News Release

Ivabradine did not reduce the occurrence of myocardial injury after noncardiac surgery

Reports and Proceedings

European Society of Cardiology

Madrid, Spain – 30 August 2025: Ivabradine did not reduce the occurrence of myocardial injury after noncardiac surgery (MINS), according to late-breaking research presented in a Hot Line session today at ESC Congress 2025.1 

MINS is a common and serious complication, which has been found to account for approximately 13% of all deaths within 30 days of surgery.2  Explaining the rationale of the PREVENT-MINS trial, Principal Investigator, Professor Wojciech Szczeklik from Jagiellonian University Medical College, Krakow, Poland, said: “It has been proposed that increased heart rate at the time of surgery leads to higher myocardial oxygen consumption, a supply-demand mismatch and myocardial injury. Giving beta-blockers around the time of surgery lowers heart rate and decreases the risk of myocardial infarction, but these benefits may be offset by increased risk of hypotension, death and stroke.3 Ivabradine is a currently available medicine used in angina and heart failure that more selectively slows heart rate than beta-blockers. The PREVENT-MINS trial assessed whether ivabradine could prevent MINS in patients after noncardiac surgery with, or at risk of, atherosclerotic disease.” 
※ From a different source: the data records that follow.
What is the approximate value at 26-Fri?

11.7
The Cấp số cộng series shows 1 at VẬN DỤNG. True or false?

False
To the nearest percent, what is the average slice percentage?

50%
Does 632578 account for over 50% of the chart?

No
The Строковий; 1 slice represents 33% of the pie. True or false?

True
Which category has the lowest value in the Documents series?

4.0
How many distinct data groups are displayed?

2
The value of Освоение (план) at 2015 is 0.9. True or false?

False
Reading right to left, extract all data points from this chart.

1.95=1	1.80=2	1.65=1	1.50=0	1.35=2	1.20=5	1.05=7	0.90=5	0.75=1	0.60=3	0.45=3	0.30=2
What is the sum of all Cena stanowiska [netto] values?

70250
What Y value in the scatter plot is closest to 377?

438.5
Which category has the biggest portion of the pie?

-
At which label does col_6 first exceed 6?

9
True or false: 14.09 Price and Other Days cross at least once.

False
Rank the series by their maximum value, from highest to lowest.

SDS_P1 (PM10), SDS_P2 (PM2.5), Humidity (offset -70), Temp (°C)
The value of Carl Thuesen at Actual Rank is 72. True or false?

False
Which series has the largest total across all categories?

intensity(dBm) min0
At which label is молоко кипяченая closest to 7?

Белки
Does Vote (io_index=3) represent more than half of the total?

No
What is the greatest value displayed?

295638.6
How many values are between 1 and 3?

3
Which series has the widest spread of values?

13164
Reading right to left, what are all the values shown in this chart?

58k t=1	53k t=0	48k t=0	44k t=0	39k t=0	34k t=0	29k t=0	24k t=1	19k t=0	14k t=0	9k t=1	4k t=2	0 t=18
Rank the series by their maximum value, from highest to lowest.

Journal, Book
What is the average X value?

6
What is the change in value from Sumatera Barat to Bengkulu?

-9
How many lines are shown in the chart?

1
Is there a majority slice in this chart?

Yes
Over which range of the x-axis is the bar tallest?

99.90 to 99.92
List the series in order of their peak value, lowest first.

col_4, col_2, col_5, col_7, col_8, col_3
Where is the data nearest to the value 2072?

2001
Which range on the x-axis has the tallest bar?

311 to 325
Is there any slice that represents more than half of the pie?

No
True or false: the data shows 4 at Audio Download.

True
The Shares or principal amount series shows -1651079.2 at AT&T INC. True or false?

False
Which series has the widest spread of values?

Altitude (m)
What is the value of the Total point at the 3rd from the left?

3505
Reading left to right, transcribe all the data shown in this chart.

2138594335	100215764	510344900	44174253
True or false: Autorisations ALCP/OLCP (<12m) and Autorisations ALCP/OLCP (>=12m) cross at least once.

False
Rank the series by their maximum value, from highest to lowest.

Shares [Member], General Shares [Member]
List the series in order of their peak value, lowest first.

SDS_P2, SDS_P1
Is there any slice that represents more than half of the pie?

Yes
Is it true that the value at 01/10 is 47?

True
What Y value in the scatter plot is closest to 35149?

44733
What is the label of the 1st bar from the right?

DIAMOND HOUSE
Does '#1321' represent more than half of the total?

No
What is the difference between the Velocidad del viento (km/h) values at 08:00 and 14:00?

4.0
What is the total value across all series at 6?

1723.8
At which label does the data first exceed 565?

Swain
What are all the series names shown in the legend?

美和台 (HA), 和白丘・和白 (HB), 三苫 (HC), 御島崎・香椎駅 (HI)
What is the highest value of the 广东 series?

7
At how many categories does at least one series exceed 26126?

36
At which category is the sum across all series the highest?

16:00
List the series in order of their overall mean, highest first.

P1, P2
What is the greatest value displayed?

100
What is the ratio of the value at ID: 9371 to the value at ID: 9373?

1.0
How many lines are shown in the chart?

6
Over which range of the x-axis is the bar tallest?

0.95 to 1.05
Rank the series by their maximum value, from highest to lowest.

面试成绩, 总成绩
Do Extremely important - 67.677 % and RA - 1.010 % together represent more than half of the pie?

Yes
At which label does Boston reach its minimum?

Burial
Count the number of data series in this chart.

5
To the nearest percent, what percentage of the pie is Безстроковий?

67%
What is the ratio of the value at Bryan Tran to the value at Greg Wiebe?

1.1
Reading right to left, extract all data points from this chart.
The double-blind, placebo-controlled, randomised PREVENT-MINS trial was conducted at 26 hospitals in Poland. Eligible patients were aged ≥45 years and had either established atherosclerotic disease (i.e. coronary artery disease, peripheral artery disease or prior stroke) or substantial risk factors for atherosclerotic disease (e.g. diabetes, hypertension and age ≥70 years). Patients were randomised 1:1 to receive ivabradine (5 mg orally twice daily for up to 7 days, starting one hour before surgery) or placebo. The primary outcome was MINS within 30 days from randomisation. The trial had intended to enrol around 2,500 patients; however, the independent Data Monitoring Committee recommended early termination in March 2025 for futility, based on the prespecified interim analysis. 

All 2,101 participants who underwent randomisation were included in the intention-to-treat population. The median age was 70.0 years and 49.4% were women. 

MINS occurred in 17.0% of patients in the ivabradine group and 15.1% in the placebo group (relative risk [RR] 1.12; 95% confidence interval [CI] 0.92 to 1.37; p=0.25). In prespecified subgroup analyses, ivabradine was associated with an increased risk of MINS among patients with a history of coronary artery disease (RR 1.49; 95% CI 1.03 to 2.16) but not among patients without a history of coronary artery disease (RR 0.98; 95% CI 0.78 to 1.24). 

The intraoperative mean heart rate was lower in the ivabradine group by 3.2 beats per minute than in the placebo group, with no difference in intraoperative mean arterial pressure. Clinically important bradycardia was more common in the ivabradine group (RR 1.18; 95% CI 1.00 to 1.40). 

Professor Szczeklik concluded: “Ivabradine did not reduce the risk of MINS in patients undergoing noncardiac surgery. Heart-rate lowering was modest and the possible higher MINS incidence in patients with known coronary artery disease is contrary to our original hypothesis. Further research is needed to establish a method to safely control the heart’s stress associated with noncardiac surgery.” 

 

Notes to editor 

This press release accompanies a presentation at ESC Congress 2025.  

It does not necessarily reflect the opinion of the European Society of Cardiology.  

Funding: The study was funded by the Medical Research Agency of Poland. 

Disclosures:  Professor Szczeklik reports no conflicts of interest. 

 

References and notes: 

1‘PREVENT-MINS trial: Ivabradine for prevention of myocardial injury after noncardiac surgery’ presented during HOT LINE 5 on 30 August 2025 at 17:45 to 17:55 in Madrid (Main Auditorium). 

2Vascular Events in Noncardiac Surgery Patients Cohort Evaluation Study Investigators. Association between complications and death within 30 days after noncardiac surgery. CMAJ. 2019;191:E830–E837. 

3Wijeysundera DN, Duncan D, Nkonde-Price C, et al. Perioperative beta blockade in noncardiac surgery: a systematic review for the 2014 ACC/AHA guideline on perioperative cardiovascular evaluation and management of patients undergoing noncardiac surgery: a report of the American College of Cardiology/American Heart Association Task Force on practice guidelines. J Am Coll Cardiol. 2014;64:2406–2425.